Yuya MATSUDA1, Ishizaki TAKERU1, Eishu HIRATA1, Kenji TAKAHASHI1, Kuroda KOSUKE1
1Kanazawa University, kanazawa, Japan
Cryopreservation is a process in which cells and tissues are preserved at low temperatures for long periods of time. However, cell damage can occur during this process. To prevent cryopreservation-related damage, dimethyl sulfoxide (DMSO) is one of the most commonly used cryoprotectants (CPAs). Nevertheless, DMSO is known to be cytotoxic and can induce apoptosis in the worst case. Recently, we proposed zwitterionic compounds (ZIs) [1] as cryoprotectants, which have a high affinity to water due to their charge and effectively prevent ice crystal formation. Importantly, ZIs are membrane-impermeable and less toxic than DMSO, while their anionic portion strongly interacts with cell membranes [2]. Therefore, ZIs are considered to be promising, next generation cryoprotectants, however, some cell types can not be effectively cryopreserved with the compounds.[3] On the other hand, polyampholytes proposed as CPAs by Matsumura et al. [4,5] prevent the ice crystals from entering the cells by forming a polymer matrix around the cell. To take advantage of the characteristics of ZIs and polyampholytes, we have developed a new zwitterionic polymer (poly(ZI), Fig. 1a) to enhance the polymer matrix formation rather than the polyampholyte because of the strong interaction of zwitterions to the cell membrane. As a result, the poly(ZI) has exhibited high cryopreservation capacity, even for which are freeze-sensitive cells.
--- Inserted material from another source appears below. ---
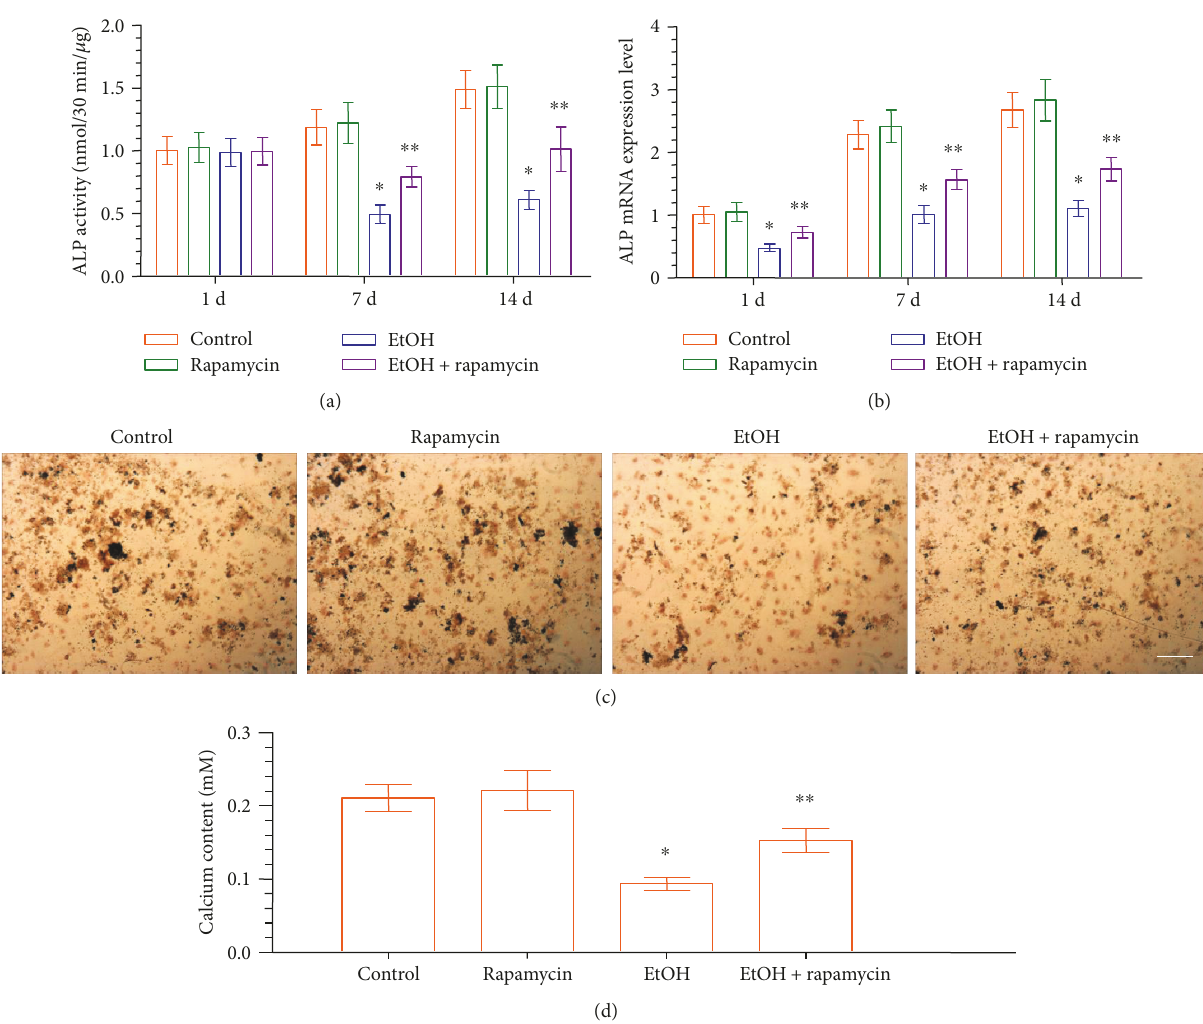
Figure 4: E ff ect of EtOH-induced ALP activity and mineralized nodule formation in DPCs. (a, b) DPCs were treated with EtOH (50 mM) in the absence or presence of rapamycin (50 mM, pretreatment for 1h). Cells were retreated every 3 days. ALP activity (a) and ALP mRNA expression (b) were measured at each time point. (c) DPCs were cultured in osteogenic induction medium for 14 days, and the mineralized nodule formation was assessed by von Kossa staining (scale bar =100 μ m). (d) On 14 days, the calcium content was determined. Data represent mean ± SD of 3 experiments with triplicates. ∗ p < 0 05 versus control group. ∗∗ p < 0 05 versus EtOH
In this work, we developed a poly(ZI) modified with anchors that insert into the cell membrane to further strengthen the matrix formation. To this end, we synthesized poly(ZI) containing C16 — alkyl chain imidazolium (poly(ZI- C16), Fig. 1a). C16 — alkyl chain imidazolium cations with a long alkyl chain are able to form hydrophobic interactions with cell membranes, which allows the incorporation of the polymer into the membrane surface [6]. After, poly(ZI-C16) was tested as CPA for cryopreservation of leukocytes (K562) and ovarian (OVMANA) cell lines, as these cells are freeze-sensitive. The culture sure freezing medium, a commercial CPA, was also tested for comparison. The results showed that poly(ZI-C16) exhibited a stronger cryoprotective effect than poly(ZI) in both cell lines K562 (Fig. 1b) and OVMANA. The cryoprotecting effect of poly(ZI-C16) was similar to a DMSO – based commercial CPA. In addition, we examined the cellular localization of poly(ZI-C16) before and after cell freezing by confocal microscopes, and the results indicate that poly(ZI-C16) was concentrated on the cell membrane surface. In summary, the results suggest that the modification of the alkyl chains of the zwitterionic polymer contributes to successful cryopreservation through membrane protection.
References
1) K. Kuroda et al., J. Am. Chem. Soc., 139, 45 (2017), 16052-16055
2) K. Kuroda et al., Commun. Chem., 3, 163 (2020), 1-7.
3) Y. Kato et al., Commun. Chem., 4, 151 (2021),1-10.
4) K. Matsumura et al., Commun Mater., 2, 15, (2021), 1-12.
5) K. Matsumura et al., Biomaterials, 30, 27 (2009), 4842-4849.
6) Y. Teramura et al., Biomaterials, 29, 10 (2008), 1345-1355.